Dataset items
^^^^^^^^

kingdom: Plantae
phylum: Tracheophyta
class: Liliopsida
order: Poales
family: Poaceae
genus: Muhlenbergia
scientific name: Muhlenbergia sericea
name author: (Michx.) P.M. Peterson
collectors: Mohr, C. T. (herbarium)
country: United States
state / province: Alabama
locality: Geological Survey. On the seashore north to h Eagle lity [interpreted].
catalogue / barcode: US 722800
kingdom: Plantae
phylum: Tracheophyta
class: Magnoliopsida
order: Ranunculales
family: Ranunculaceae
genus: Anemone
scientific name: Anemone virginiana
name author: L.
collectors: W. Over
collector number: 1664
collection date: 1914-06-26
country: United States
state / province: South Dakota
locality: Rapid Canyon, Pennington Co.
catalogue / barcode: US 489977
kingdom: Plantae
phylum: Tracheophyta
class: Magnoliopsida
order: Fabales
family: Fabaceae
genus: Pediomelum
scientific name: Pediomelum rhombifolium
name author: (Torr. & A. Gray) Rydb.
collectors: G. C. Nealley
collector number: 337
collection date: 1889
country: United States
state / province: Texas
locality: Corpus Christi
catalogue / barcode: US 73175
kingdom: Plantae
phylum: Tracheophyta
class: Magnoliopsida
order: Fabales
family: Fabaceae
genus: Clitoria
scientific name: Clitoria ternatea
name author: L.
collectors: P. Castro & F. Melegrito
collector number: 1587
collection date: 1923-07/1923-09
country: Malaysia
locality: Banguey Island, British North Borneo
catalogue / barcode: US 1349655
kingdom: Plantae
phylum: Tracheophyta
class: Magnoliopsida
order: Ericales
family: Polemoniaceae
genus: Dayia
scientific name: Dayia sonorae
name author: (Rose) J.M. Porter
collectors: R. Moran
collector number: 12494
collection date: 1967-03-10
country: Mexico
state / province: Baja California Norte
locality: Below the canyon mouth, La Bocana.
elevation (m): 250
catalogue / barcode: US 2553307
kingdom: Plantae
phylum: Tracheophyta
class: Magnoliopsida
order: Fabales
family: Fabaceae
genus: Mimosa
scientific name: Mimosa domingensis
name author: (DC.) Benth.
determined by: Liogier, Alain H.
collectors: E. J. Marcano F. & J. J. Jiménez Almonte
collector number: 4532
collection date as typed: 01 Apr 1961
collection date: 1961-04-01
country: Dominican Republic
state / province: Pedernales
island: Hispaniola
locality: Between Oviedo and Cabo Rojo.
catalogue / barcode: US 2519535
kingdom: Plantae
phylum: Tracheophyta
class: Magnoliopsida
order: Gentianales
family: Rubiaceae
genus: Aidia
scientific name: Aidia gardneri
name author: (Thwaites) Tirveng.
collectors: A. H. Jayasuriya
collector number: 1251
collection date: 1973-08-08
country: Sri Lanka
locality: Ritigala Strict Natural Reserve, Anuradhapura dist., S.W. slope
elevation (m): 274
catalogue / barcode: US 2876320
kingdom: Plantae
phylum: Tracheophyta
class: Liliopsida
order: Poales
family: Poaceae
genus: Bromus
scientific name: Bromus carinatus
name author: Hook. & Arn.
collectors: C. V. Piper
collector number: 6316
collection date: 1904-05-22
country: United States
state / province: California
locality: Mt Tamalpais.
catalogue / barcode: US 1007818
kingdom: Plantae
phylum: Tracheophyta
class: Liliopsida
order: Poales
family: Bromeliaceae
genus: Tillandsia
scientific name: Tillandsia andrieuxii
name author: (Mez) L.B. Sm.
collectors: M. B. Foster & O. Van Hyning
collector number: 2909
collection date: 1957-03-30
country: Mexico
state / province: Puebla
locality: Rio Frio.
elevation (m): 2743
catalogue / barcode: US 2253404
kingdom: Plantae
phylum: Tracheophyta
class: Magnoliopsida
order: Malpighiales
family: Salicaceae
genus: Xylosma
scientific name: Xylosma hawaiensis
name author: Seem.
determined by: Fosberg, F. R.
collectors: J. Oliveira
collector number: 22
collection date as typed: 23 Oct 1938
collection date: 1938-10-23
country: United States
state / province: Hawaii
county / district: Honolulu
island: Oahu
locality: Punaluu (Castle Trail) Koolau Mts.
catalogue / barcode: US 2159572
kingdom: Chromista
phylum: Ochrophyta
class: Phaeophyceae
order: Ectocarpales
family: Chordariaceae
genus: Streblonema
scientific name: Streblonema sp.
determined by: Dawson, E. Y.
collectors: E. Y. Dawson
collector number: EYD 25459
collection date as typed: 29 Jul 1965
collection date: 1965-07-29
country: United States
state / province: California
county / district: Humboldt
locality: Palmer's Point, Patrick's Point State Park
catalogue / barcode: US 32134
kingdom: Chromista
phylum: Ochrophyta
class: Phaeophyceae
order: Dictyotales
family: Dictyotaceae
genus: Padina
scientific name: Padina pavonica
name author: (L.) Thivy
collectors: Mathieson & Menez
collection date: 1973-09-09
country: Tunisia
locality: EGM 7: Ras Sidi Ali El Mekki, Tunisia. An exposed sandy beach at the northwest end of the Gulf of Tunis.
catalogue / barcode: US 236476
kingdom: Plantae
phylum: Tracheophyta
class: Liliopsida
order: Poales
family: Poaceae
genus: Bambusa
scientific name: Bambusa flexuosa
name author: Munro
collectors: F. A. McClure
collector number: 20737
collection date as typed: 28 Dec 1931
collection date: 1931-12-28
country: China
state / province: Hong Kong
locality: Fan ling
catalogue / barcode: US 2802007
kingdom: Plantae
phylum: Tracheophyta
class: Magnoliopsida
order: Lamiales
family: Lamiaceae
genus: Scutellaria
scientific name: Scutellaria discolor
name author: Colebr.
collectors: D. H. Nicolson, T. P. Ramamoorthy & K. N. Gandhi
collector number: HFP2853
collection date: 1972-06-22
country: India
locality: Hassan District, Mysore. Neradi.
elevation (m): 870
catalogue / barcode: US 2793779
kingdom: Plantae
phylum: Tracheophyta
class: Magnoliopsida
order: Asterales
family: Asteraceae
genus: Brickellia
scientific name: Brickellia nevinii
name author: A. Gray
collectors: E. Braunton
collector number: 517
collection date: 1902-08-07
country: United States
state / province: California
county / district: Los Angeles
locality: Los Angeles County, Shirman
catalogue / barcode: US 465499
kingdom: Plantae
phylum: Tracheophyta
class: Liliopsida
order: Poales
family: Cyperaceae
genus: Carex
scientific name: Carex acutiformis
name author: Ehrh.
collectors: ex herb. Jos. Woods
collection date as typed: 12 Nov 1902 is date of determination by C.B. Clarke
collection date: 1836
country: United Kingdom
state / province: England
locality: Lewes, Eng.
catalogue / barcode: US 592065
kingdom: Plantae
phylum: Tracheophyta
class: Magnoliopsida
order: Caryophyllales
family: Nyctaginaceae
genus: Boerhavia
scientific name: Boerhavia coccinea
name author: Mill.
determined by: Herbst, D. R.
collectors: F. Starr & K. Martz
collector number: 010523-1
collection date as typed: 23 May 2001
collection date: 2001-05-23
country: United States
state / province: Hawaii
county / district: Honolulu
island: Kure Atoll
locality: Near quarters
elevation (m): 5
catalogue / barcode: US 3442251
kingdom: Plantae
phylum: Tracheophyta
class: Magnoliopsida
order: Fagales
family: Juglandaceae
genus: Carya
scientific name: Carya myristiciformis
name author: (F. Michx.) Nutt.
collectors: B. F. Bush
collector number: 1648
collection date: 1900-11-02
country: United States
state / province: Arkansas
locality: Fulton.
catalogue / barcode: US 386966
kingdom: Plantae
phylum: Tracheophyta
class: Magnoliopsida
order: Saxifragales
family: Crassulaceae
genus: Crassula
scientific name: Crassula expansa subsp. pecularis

^^^^^^^^

Edit the items starting with the line containing "family: Nyctaginaceae" and going on through the line containing "scientific name: Carya myristiciformis", replacing "locality" with "location" and leaving everything else unchanged.

family: Nyctaginaceae
genus: Boerhavia
scientific name: Boerhavia coccinea
name author: Mill.
determined by: Herbst, D. R.
collectors: F. Starr & K. Martz
collector number: 010523-1
collection date as typed: 23 May 2001
collection date: 2001-05-23
country: United States
state / province: Hawaii
county / district: Honolulu
island: Kure Atoll
location: Near quarters
elevation (m): 5
catalogue / barcode: US 3442251
kingdom: Plantae
phylum: Tracheophyta
class: Magnoliopsida
order: Fagales
family: Juglandaceae
genus: Carya
scientific name: Carya myristiciformis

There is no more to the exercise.